Поодаль, у крыльца под вязами, сидят на вынесенных стульях старик, женщина, ребенок, неотрывно следят за спектаклем. Слово «спектакль» здесь не покажется чрезмерным: торги ведет профессионал, взятый напрокат сотрудник аукционной фирмы. Он сидит в специальной будке на колесах, которую поочередно передвигают к каждому из выставленных экспонатов, и поет. Тот, кто хоть однажды слышал песню американского аукционера, никогда ее не забудет и ни с чем не спутает. Эта песня – плод многолетней практики, большое искусство узкого назначения. Мелодию передать абсолютно не берусь, это скорее речитатив с зачином стаккато и восходящими волнами, а слова примерно такие: «Трактор „Джон Дир“, всего три года, в прекрасном состоянии, двадцать тысяч, кто даст больше, хочу услышать „двадцать одна“…», и так далее. Мастера высокого класса достигают такой скорости распева, что непосвященному не разобрать ни слова.

Хозяин фермы тем временем взбирается в кабину машины и заводит ее, демонстрируя упомянутое прекрасное состояние. Время от времени кто-нибудь из собравшихся вскрикивает или выбрасывает вперед руку, и тогда помощник церемонимейстера тычет в него пальцем, а сам маэстро запевает новую цифру. Нам, ротозеям, приходится стоять окаменев, потому что одно неосторожное движение может превратить человека в обладателя трактора «Джон Дир» в прекрасном состоянии. Правда, тут же разберутся, потому что у зарегистрированных участников есть номера, но рискуешь вызвать справедливое раздражение.

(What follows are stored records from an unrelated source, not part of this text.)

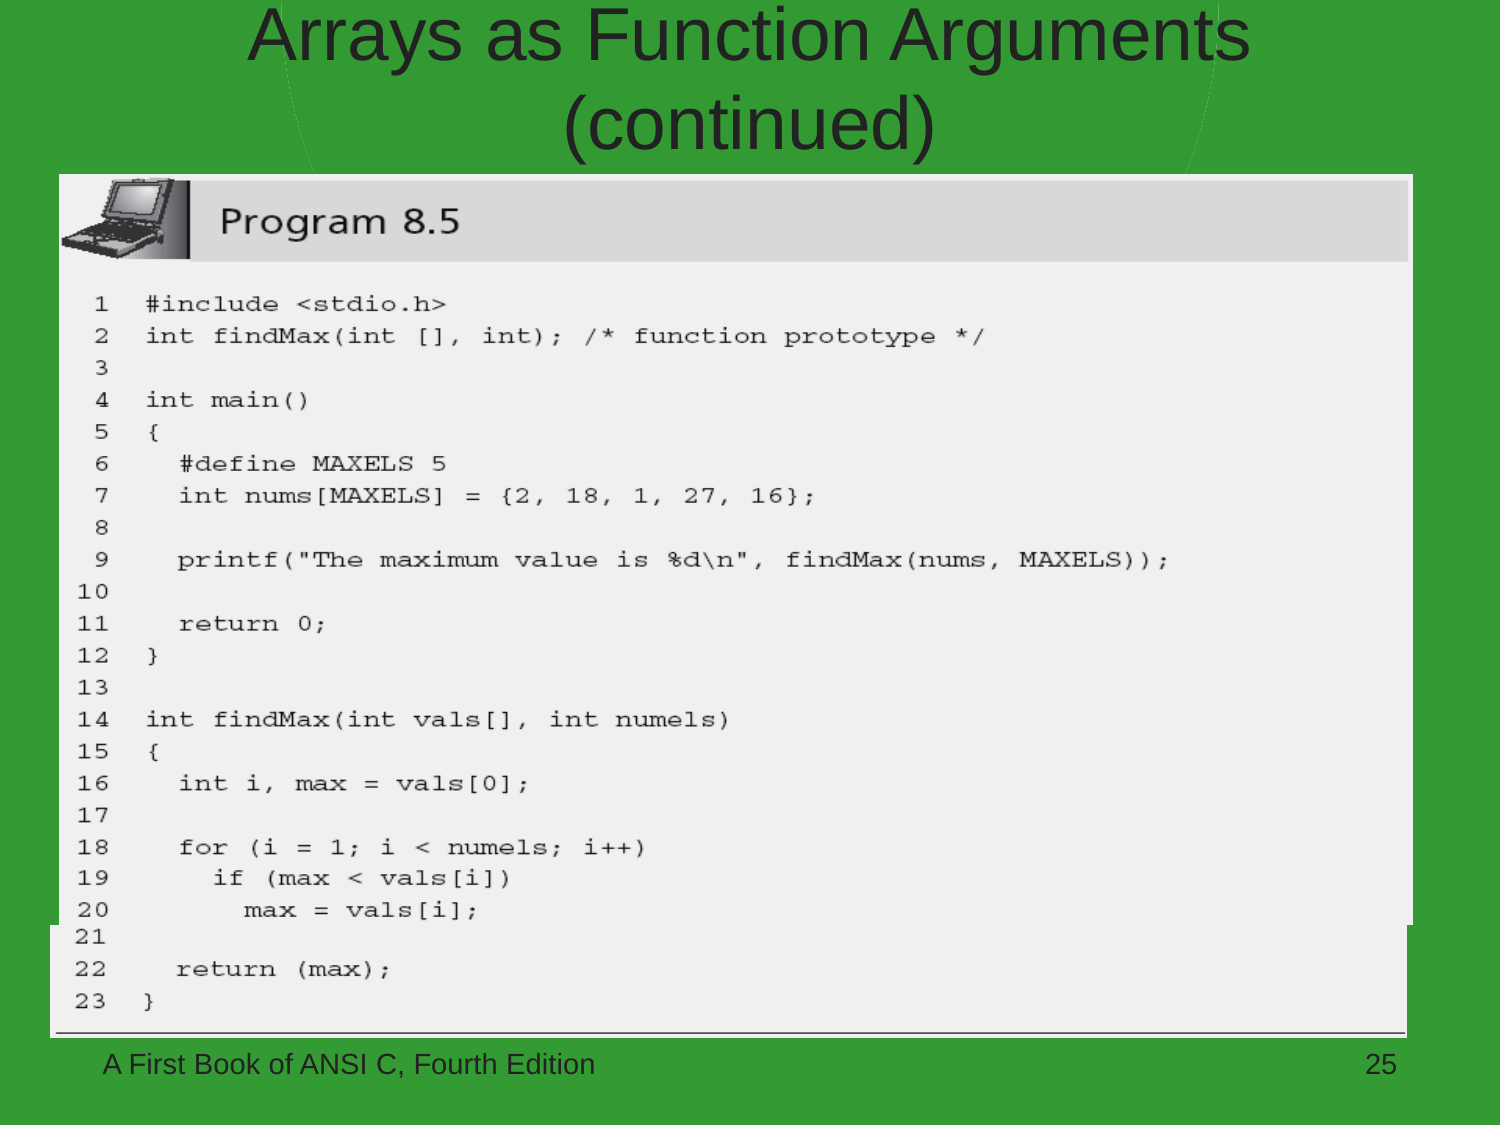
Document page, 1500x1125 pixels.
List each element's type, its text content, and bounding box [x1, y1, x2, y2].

footer A First Book of ANSI C, Fourth Edition [87, 1047, 1051, 1101]
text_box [49, 174, 1413, 1038]
slide_number 25 [1074, 1045, 1413, 1101]
text_box Arrays as Function Arguments (continued) [87, 0, 1413, 150]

Этих людей почему-то не хочется раздражать: их жизнь кажется куда серьезнее твоей собственной.

Аукцион на ферме – знак беды. Урожай в этом году очень скуден, а в прошлом, наоборот, был высоким, и закрома покупателей до сих пор полны. В результате из двух зол разразились оба: и цены низкие, и продавать нечего. Мелкое фермерство, несмотря на федеральные дотации, не очень рентабельно, и два плохих года кряду могут уничтожить труд поколений. Выручка за технику отойдет банку, и ему же, скорее всего, достанется заплаченное за землю и дом. Потерять ферму – это не просто потерять работу, все равно что академику остаться без школьного аттестата.

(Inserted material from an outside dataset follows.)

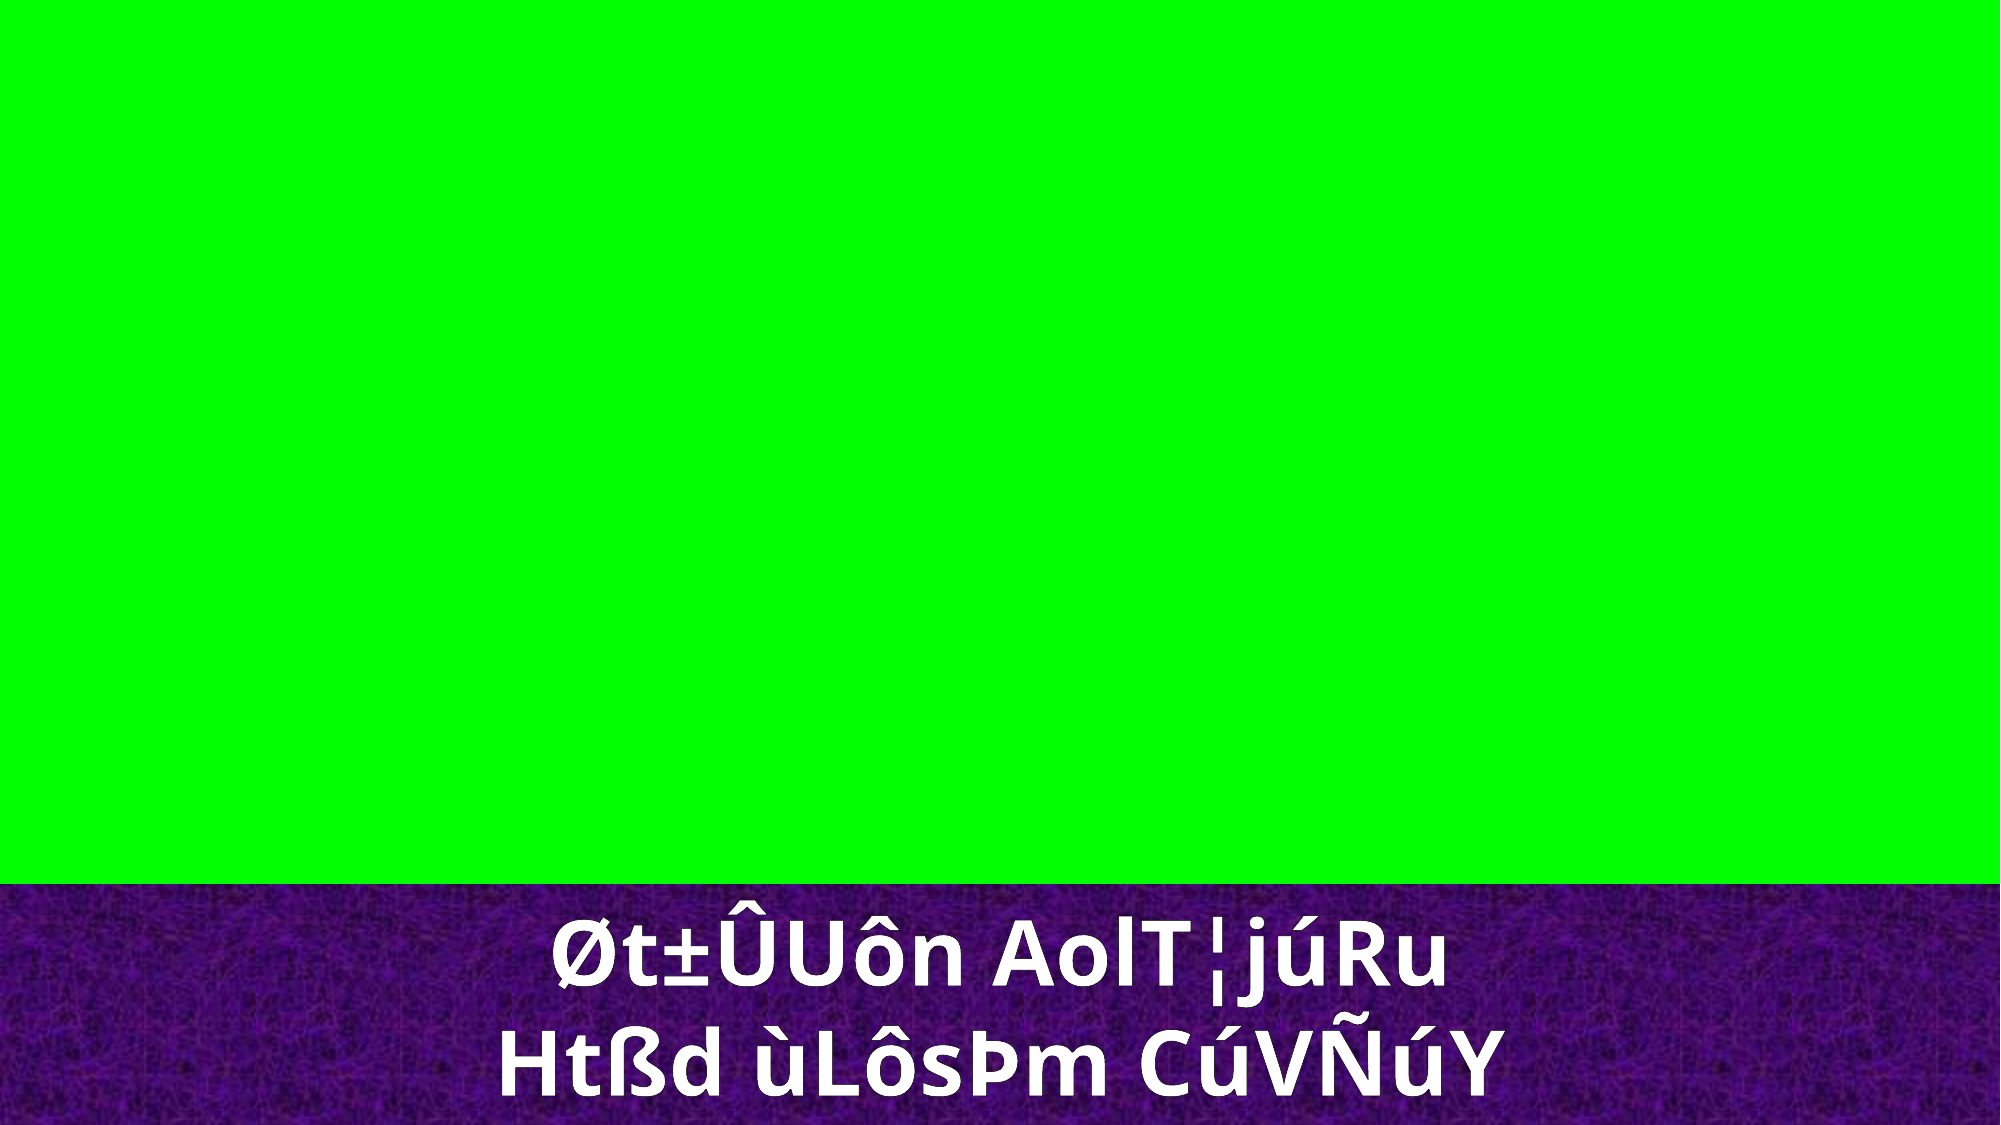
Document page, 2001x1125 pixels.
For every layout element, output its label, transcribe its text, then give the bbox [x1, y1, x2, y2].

text_box Øt±ÛUôn AolT¦júRu Htßd ùLôsÞm CúVÑúY [0, 886, 2000, 1122]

Аукцион – дело долгое, и поэтому подогнали вагончик с хотдогами и кофе подкреплять участников. Фермерские жены у стойки обсуждают соевые фьючерсы. Я чувствую себя монтером, по ошибке угодившим на конгресс ядерных физиков.

Город Нортфилд в штате Миннесота – по российским понятиям провинция, но российские понятия здесь плохо применимы. В городе два колледжа, Карлтон и Сент-Олаф, оба из числа лучших в стране. Девушка из Нью-Йорка почтет за счастье учиться в Карлтоне, тогда как московский юноша вряд ли обрадуется перспективе переезда в Пензу.

Еще одно отличие: в России много любителей Родины вообще, нераздельно с Чечней и Курильскими островами, но я редко встречал людей, которые по-настоящему любили бы родное место. В Америке все наоборот: патриотизм всегда локальный. Каждый заштатный городок имеет собственных краеведов, проводит фестивали и парады. Главная гордость Нортфилда – неудачное ограбление Первого национального банка легендарным бандитом Джесси Джеймсом. Это произошло 7 сентября 1876 года, и уже много лет жители отмечают годовщину события театрализованным действом.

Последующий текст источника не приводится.